- **Problem statement**
The task requires repeating, word for word, the lines from the one with "right hip: (156, 397)" through the end of the material, leaving out all pictures.

- **Data records**
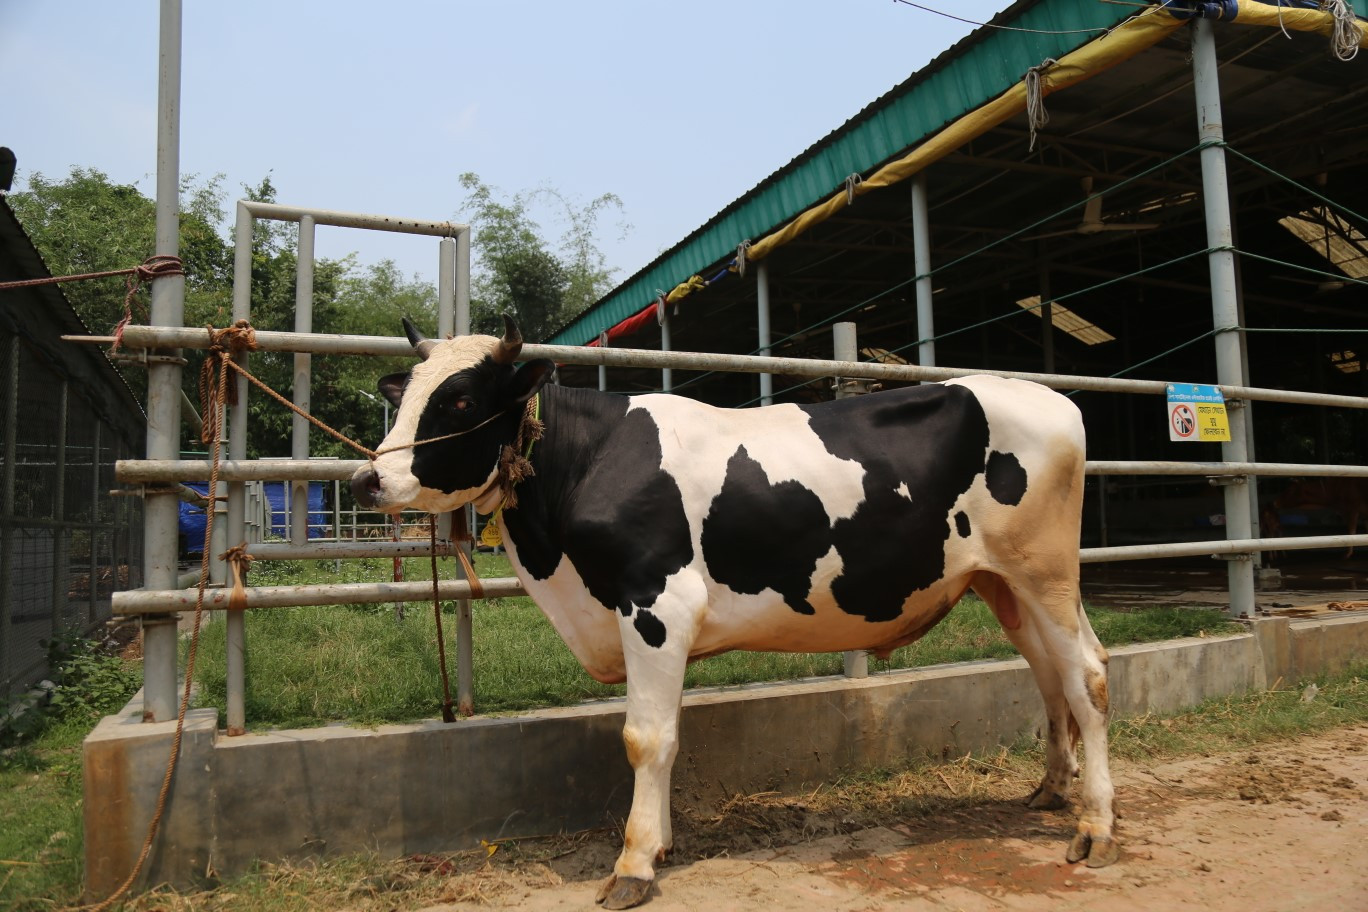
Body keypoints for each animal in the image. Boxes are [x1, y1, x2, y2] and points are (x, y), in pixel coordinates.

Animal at [349, 317, 1118, 909]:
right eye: (406, 393)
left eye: (458, 401)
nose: (367, 479)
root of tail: (1051, 399)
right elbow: (666, 734)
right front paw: (659, 844)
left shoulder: (656, 604)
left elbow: (646, 737)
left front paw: (633, 865)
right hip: (1003, 583)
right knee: (1050, 676)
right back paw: (1052, 792)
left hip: (1045, 571)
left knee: (1088, 674)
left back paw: (1098, 828)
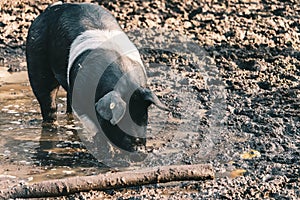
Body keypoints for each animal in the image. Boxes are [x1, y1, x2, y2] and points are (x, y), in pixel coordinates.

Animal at [25, 2, 169, 152]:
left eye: (143, 117)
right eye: (120, 121)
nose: (139, 149)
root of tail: (52, 7)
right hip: (36, 60)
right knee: (47, 100)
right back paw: (51, 126)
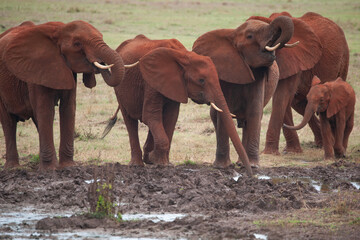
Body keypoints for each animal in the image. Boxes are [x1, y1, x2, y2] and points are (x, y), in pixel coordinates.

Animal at [0, 20, 126, 171]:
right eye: (77, 44)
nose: (101, 63)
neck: (58, 30)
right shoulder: (36, 69)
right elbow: (45, 110)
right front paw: (50, 169)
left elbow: (68, 108)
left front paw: (68, 167)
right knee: (9, 122)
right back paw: (13, 168)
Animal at [193, 15, 294, 167]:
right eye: (250, 36)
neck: (233, 33)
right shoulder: (224, 75)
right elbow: (224, 114)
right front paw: (222, 167)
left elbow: (254, 112)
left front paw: (253, 166)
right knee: (215, 116)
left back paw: (242, 163)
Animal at [248, 11, 348, 156]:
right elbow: (283, 99)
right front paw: (291, 151)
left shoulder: (295, 59)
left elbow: (282, 96)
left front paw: (270, 153)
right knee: (298, 103)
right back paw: (321, 144)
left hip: (344, 58)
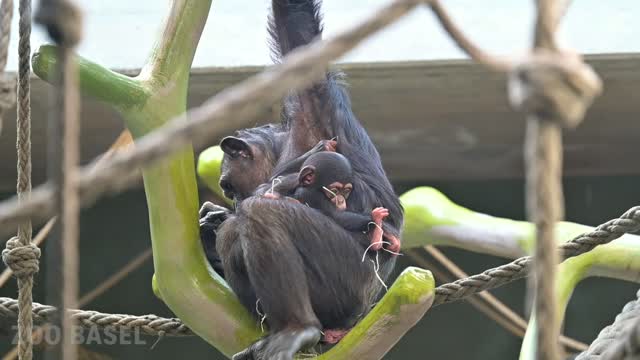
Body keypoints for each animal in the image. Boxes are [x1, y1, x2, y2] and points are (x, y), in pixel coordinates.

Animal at [256, 150, 398, 252]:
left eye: (346, 191)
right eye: (334, 190)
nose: (341, 200)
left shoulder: (291, 180)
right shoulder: (313, 195)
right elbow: (337, 216)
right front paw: (377, 218)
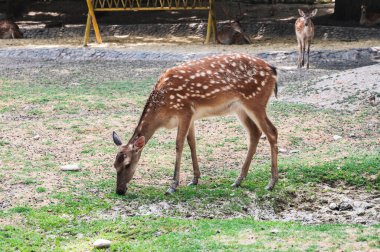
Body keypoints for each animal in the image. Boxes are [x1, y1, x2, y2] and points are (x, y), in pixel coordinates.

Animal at [111, 53, 278, 195]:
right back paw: (238, 180)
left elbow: (179, 145)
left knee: (272, 131)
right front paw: (195, 179)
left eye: (127, 164)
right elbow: (192, 143)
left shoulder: (184, 110)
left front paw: (172, 186)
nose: (119, 190)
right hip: (240, 108)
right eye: (114, 165)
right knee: (255, 133)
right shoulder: (191, 115)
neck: (162, 112)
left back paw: (271, 183)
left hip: (255, 101)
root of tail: (272, 69)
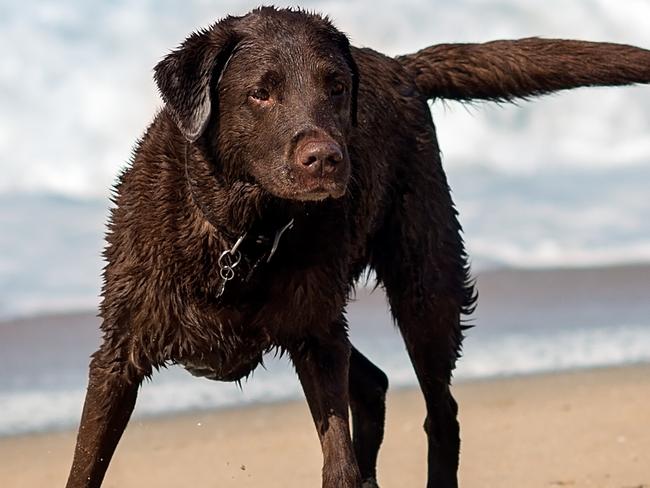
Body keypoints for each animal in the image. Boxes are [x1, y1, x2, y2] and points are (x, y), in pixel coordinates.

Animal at [66, 7, 648, 488]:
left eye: (337, 88)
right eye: (261, 92)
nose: (326, 158)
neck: (242, 234)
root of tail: (400, 66)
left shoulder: (320, 346)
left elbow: (338, 460)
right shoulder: (117, 356)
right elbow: (86, 465)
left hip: (425, 288)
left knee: (442, 412)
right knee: (373, 383)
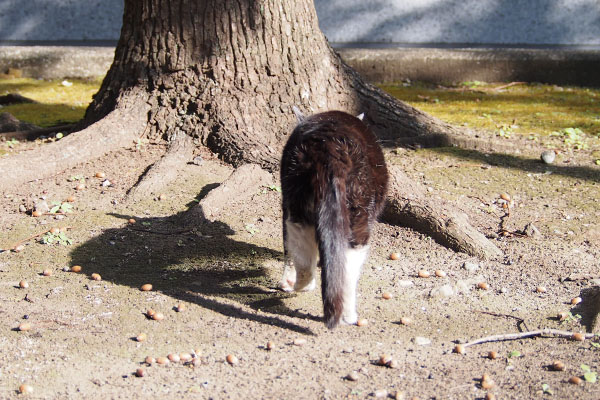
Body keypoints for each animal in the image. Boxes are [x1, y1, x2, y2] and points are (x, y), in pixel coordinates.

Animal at [278, 109, 390, 328]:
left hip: (296, 196)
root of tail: (330, 147)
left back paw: (300, 285)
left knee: (300, 245)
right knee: (348, 264)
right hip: (360, 209)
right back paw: (346, 314)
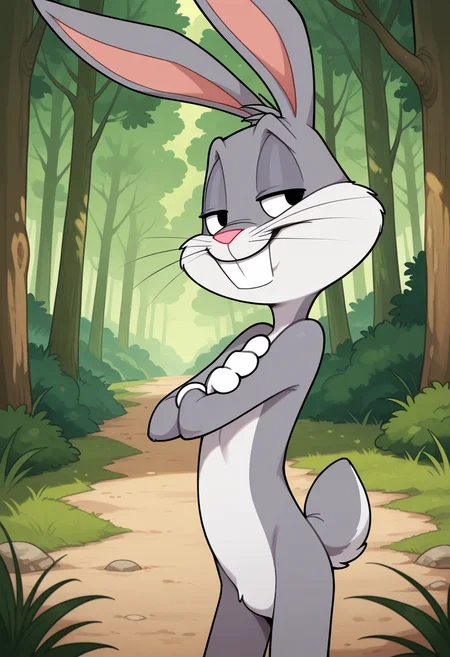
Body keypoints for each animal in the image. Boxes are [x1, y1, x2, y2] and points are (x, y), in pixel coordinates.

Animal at [33, 1, 384, 655]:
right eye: (214, 214)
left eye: (283, 196)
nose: (225, 237)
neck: (278, 320)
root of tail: (322, 551)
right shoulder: (244, 335)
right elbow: (172, 411)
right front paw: (185, 402)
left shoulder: (307, 341)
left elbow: (212, 402)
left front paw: (204, 401)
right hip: (236, 606)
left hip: (300, 585)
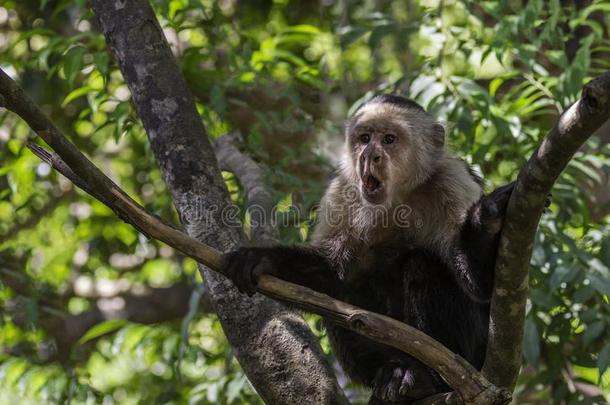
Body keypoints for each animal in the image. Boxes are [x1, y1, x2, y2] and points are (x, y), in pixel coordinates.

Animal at [221, 95, 510, 404]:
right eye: (365, 138)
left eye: (389, 139)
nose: (369, 155)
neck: (398, 197)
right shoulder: (342, 191)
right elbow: (333, 273)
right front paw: (262, 259)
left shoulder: (452, 182)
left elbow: (480, 285)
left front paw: (487, 218)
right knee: (345, 292)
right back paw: (393, 374)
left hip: (476, 355)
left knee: (423, 264)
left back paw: (427, 379)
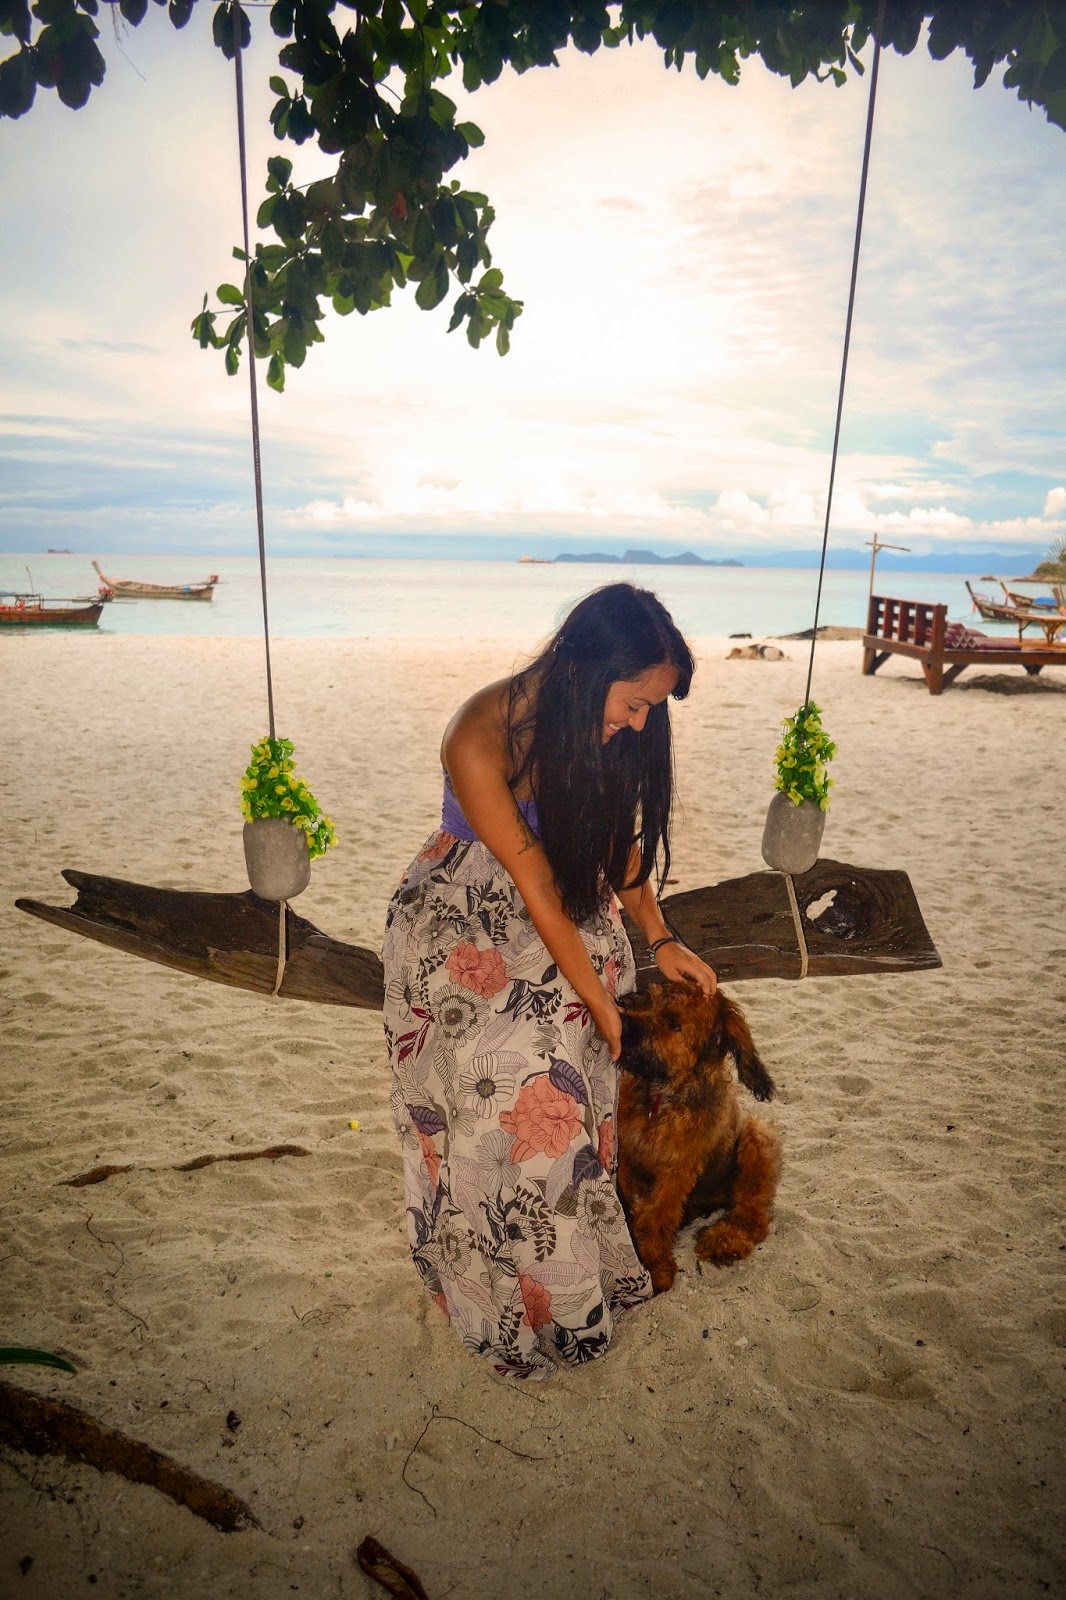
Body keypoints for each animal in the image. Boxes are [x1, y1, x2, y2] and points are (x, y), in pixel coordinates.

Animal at [616, 983, 781, 1294]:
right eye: (648, 998)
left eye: (675, 1023)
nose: (623, 1023)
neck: (661, 1098)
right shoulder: (626, 1158)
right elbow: (630, 1205)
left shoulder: (676, 1173)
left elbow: (654, 1219)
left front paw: (657, 1269)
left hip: (757, 1139)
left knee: (753, 1214)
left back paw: (724, 1241)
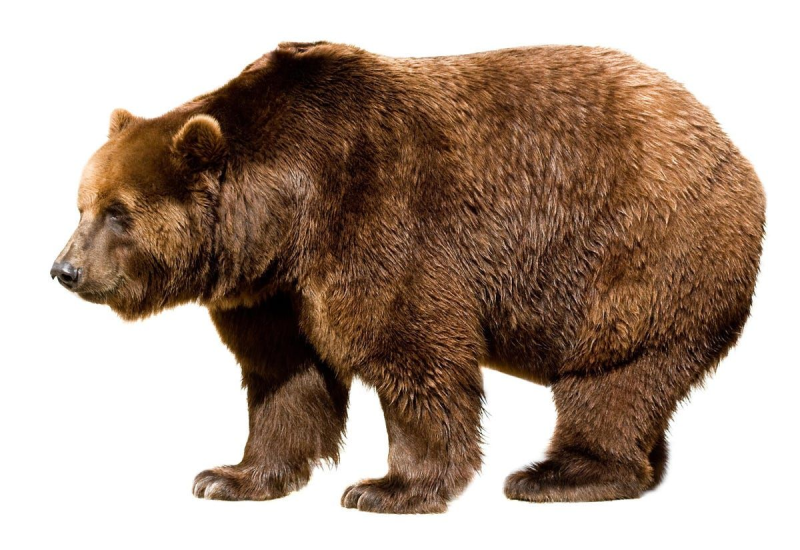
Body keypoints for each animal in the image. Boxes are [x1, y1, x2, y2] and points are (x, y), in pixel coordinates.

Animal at [51, 41, 765, 513]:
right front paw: (229, 476)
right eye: (81, 204)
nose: (65, 269)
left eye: (119, 212)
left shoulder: (381, 221)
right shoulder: (273, 291)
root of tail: (730, 148)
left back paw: (558, 475)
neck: (285, 213)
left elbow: (411, 354)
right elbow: (286, 379)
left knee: (611, 379)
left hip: (640, 259)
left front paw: (387, 487)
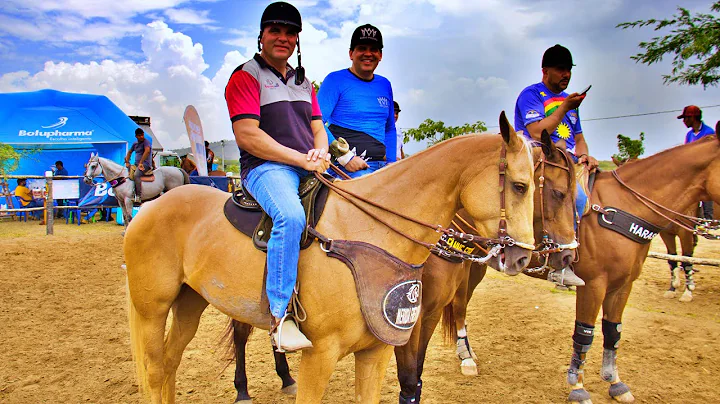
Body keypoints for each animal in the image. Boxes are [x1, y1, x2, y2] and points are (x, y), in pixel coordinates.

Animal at [125, 112, 540, 402]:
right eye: (520, 186)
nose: (522, 258)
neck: (369, 234)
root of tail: (147, 209)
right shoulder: (320, 355)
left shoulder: (376, 351)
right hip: (151, 311)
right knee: (155, 369)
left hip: (190, 304)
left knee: (169, 366)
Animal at [568, 124, 720, 404]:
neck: (623, 208)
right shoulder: (593, 284)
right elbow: (585, 333)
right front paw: (578, 387)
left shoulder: (622, 284)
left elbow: (613, 332)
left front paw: (615, 382)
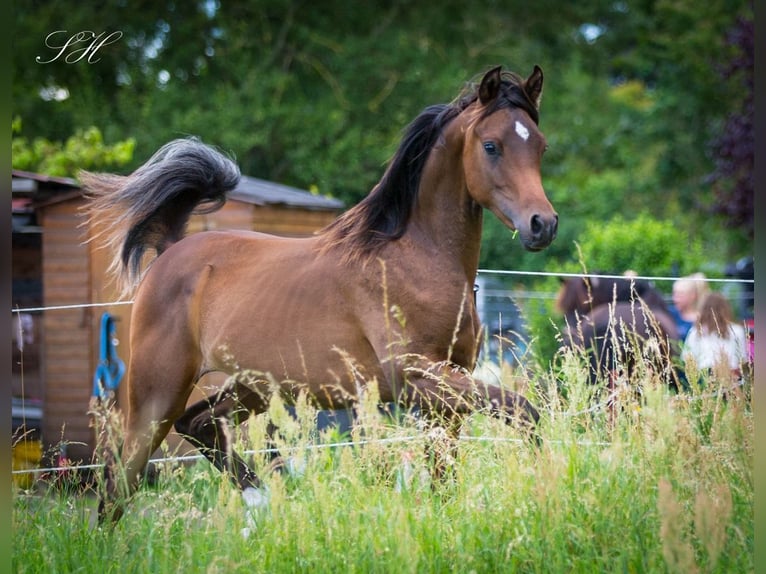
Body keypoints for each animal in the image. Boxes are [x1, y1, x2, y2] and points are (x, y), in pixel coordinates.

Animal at [84, 65, 560, 524]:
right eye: (492, 146)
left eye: (540, 146)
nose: (542, 225)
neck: (416, 259)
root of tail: (170, 252)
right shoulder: (416, 377)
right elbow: (526, 412)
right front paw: (544, 480)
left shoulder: (447, 391)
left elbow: (447, 475)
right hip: (156, 397)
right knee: (118, 488)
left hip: (254, 386)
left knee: (199, 423)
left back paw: (262, 501)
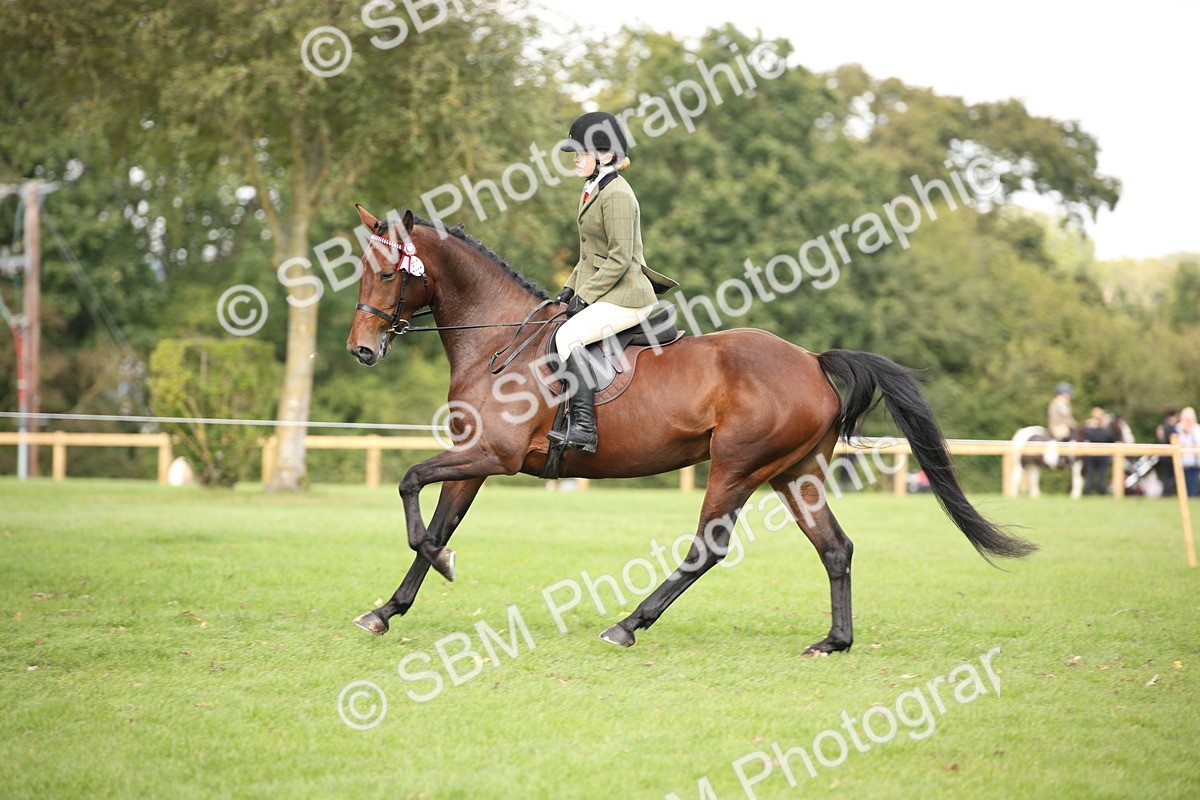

- **Reply**
right hip: (156, 397)
right knee: (118, 488)
left hip: (254, 386)
left knee: (199, 423)
left back paw: (262, 501)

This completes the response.